Más que la imagen que fulgura y corre el riesgo de apagarse, busca la que
se forma en el ojo conforme avanza la descripción, que más que revelarse
visualmente se despliega como descripción y, por lo tanto, como narración.
No por ello abandona la búsqueda de síntesis, pues su verso es no tanto
contenido, sino exacto. Dicho de otra manera, el tiempo de la poesía de
Ocampo se toma su tiempo para suceder y formarse como experiencia.

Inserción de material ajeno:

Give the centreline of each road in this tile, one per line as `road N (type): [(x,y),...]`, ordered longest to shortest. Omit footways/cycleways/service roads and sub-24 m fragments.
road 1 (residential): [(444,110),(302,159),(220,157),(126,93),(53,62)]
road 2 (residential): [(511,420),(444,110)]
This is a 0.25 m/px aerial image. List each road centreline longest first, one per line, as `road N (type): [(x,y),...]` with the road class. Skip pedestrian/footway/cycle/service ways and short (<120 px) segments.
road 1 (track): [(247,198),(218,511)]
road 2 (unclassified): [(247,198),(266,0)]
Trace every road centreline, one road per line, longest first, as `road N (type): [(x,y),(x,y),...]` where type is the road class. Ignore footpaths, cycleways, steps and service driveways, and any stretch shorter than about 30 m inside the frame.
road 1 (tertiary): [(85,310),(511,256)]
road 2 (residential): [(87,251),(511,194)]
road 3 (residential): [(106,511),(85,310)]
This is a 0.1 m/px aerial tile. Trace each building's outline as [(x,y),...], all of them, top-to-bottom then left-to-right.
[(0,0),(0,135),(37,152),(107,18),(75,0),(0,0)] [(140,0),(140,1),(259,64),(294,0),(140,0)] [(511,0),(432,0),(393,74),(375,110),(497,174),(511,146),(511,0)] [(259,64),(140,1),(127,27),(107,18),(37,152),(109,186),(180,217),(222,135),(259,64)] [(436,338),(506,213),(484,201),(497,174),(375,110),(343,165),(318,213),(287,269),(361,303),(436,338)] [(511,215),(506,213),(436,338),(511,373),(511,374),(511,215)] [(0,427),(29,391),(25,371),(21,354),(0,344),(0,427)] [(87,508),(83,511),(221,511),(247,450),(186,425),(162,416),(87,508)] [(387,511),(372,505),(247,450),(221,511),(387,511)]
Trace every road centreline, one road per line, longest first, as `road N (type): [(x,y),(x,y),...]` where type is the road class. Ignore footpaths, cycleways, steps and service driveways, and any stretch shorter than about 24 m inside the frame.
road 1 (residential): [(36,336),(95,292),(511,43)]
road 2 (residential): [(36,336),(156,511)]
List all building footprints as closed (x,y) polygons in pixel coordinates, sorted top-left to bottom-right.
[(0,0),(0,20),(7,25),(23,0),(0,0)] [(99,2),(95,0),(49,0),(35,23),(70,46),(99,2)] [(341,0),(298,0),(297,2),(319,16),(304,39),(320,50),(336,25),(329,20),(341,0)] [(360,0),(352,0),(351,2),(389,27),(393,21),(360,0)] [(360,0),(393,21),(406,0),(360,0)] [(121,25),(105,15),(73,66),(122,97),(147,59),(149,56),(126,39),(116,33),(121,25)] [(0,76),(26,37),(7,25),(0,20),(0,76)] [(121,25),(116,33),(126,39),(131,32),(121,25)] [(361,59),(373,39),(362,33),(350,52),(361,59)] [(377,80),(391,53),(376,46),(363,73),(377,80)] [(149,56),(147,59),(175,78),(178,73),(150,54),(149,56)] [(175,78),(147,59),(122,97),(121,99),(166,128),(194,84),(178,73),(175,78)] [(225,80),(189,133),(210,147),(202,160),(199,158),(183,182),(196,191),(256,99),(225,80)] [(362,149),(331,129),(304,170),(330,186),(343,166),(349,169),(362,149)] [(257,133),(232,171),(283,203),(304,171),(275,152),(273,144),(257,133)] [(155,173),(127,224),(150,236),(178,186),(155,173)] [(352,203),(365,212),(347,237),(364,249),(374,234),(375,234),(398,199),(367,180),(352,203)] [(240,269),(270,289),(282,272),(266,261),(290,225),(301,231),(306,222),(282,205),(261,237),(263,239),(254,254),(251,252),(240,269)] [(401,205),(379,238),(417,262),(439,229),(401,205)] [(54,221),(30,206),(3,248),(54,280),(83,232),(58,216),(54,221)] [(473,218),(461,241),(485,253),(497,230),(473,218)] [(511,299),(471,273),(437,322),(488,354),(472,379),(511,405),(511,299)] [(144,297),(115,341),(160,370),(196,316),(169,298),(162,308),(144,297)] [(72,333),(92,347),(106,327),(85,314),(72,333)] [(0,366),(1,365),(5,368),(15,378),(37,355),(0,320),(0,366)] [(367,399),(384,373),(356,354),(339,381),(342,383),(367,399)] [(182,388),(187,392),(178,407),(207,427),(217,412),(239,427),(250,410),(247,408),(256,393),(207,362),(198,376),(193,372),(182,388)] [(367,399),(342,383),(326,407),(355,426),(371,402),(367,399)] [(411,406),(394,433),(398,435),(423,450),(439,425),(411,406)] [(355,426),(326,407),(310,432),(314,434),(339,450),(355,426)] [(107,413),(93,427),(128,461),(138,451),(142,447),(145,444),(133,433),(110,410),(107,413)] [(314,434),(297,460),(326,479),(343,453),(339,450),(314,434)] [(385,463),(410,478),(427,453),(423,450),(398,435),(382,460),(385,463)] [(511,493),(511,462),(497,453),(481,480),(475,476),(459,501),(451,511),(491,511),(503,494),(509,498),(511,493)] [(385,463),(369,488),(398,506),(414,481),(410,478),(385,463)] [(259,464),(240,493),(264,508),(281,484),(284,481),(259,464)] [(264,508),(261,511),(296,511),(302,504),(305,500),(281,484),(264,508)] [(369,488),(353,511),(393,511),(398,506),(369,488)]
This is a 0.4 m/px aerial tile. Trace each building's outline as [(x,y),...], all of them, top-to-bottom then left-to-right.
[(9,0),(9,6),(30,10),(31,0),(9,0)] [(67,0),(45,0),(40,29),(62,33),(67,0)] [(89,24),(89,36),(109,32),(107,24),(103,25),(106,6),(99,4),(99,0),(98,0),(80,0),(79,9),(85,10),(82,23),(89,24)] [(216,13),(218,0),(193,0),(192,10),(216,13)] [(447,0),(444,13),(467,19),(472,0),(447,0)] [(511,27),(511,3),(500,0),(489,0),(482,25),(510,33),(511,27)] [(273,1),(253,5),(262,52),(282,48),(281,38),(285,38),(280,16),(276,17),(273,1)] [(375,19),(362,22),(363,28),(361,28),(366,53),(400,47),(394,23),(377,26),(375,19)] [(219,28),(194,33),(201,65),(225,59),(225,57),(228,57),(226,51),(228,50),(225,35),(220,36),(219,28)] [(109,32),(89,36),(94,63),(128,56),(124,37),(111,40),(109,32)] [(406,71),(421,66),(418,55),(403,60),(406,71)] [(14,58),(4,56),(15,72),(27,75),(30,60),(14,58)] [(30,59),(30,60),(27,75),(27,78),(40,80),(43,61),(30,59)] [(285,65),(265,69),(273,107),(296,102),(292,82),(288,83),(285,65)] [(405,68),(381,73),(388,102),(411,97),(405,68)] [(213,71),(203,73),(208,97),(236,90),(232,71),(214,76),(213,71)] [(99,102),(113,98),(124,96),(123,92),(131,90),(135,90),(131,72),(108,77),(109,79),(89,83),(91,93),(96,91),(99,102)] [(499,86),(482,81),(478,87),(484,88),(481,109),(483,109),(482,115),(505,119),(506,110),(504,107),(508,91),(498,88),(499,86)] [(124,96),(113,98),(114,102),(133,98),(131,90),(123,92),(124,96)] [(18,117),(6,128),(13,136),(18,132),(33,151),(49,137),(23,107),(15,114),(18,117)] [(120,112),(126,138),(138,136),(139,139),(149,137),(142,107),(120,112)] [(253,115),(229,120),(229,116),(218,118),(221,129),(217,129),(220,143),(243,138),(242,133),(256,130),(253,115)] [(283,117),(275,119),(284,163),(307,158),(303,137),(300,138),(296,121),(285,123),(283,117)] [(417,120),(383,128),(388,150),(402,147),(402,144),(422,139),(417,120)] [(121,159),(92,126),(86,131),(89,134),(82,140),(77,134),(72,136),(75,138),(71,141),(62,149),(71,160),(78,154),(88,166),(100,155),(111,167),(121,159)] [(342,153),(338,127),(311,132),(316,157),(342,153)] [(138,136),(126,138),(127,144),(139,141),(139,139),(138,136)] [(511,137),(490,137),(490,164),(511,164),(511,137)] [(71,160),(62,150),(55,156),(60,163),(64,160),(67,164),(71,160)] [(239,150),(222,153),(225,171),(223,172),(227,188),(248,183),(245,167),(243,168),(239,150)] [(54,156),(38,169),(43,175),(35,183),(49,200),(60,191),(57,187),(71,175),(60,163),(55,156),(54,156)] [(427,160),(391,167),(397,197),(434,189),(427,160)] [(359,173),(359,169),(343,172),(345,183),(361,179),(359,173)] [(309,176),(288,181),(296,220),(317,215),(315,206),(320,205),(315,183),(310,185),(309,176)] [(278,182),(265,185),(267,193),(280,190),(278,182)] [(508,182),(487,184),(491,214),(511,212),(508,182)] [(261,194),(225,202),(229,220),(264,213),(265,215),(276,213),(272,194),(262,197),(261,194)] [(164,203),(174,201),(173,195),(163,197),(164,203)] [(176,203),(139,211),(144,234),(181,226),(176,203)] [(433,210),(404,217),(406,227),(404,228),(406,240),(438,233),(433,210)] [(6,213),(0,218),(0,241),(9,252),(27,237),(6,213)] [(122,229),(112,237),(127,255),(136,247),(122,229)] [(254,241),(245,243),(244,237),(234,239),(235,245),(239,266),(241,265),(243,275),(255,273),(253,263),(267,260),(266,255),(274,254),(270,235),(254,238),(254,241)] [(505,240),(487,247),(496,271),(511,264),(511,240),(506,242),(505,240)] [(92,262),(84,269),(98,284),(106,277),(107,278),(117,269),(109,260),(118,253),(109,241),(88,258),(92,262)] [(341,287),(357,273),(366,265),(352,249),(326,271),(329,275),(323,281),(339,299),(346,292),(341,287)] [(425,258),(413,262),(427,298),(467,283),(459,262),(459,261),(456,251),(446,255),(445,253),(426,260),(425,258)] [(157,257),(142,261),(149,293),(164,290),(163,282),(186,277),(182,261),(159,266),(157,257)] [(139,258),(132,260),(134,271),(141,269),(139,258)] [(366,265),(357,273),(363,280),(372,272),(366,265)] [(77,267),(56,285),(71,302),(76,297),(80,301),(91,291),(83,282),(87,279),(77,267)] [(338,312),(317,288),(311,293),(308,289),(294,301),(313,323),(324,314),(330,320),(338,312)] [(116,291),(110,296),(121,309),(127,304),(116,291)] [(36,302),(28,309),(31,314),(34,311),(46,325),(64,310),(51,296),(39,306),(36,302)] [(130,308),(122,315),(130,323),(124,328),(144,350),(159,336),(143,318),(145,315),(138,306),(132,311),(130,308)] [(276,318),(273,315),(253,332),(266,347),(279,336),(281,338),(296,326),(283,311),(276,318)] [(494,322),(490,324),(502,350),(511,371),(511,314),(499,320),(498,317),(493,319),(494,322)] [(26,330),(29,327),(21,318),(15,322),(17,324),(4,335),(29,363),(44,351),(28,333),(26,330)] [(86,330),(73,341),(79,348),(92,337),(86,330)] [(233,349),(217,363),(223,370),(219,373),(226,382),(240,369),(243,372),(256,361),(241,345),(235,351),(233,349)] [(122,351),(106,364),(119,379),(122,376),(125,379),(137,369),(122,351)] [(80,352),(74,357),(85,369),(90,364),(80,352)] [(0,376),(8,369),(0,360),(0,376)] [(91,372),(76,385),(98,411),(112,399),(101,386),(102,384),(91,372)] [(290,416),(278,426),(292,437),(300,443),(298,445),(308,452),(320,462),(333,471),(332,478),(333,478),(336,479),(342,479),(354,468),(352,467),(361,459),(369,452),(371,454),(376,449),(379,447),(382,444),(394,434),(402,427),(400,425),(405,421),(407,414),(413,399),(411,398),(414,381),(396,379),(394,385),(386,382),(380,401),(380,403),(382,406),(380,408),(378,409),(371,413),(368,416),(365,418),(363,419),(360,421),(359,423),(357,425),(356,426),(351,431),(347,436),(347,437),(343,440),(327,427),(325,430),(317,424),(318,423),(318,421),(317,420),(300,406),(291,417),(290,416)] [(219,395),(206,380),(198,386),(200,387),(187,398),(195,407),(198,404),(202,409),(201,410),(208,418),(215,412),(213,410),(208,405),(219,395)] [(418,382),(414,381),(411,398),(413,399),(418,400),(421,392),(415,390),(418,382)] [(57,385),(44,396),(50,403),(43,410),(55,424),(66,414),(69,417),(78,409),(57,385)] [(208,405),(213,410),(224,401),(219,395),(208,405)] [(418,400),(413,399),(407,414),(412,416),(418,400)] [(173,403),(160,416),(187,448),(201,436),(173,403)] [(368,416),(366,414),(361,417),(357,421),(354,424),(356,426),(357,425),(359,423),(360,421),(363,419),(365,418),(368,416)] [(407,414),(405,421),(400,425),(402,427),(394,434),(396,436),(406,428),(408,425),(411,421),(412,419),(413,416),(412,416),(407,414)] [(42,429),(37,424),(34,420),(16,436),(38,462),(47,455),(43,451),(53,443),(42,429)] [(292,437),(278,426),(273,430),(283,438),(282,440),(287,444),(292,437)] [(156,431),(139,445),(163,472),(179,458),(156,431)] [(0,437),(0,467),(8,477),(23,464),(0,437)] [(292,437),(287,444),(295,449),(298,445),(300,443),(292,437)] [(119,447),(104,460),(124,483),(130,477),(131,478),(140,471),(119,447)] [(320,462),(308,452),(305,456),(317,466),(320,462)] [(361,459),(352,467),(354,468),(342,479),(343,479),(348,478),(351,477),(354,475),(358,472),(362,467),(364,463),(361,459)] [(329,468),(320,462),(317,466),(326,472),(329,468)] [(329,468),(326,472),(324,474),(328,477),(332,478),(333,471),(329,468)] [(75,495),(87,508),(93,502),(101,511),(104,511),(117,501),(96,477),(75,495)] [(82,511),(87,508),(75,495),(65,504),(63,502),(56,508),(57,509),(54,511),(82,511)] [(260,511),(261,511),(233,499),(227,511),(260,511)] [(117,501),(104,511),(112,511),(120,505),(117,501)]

De allí el título del libro al que pertenecen estos poemas: Una espera
infinita. Lo que se espera, como alguna vez señaló Borges, es el poema
mismo, esa inminencia de algo por llegar.
Sin embargo, de manera sintomática, en los poemas esa espera no nos
lleva a alcanzar la calma de quien espera, sino la violencia de quien deses­
pera. El autor no le tiene miedo a que aflore en su lenguaje la violencia
y la insatisfacción en un mundo que, contra lo que decía Jorge Guillén,
no está bien hecho. Y por eso el verso se violenta a sí mismo y se acepta no tanto en su queja –ya no es tiempo de plañir–, sino de expresar la
insatisfacción y la rabia. La violencia verbal es de otro signo, distinta
a la violencia que el mundo ejerce sobre el hombre (y, precisamente, sobre
su lenguaje); la poesía es la construcción del grito, su manera de escandir­
se en el oído de los lectores.
José María Espinasa
Estudios 99, vol. x, invierno 2011.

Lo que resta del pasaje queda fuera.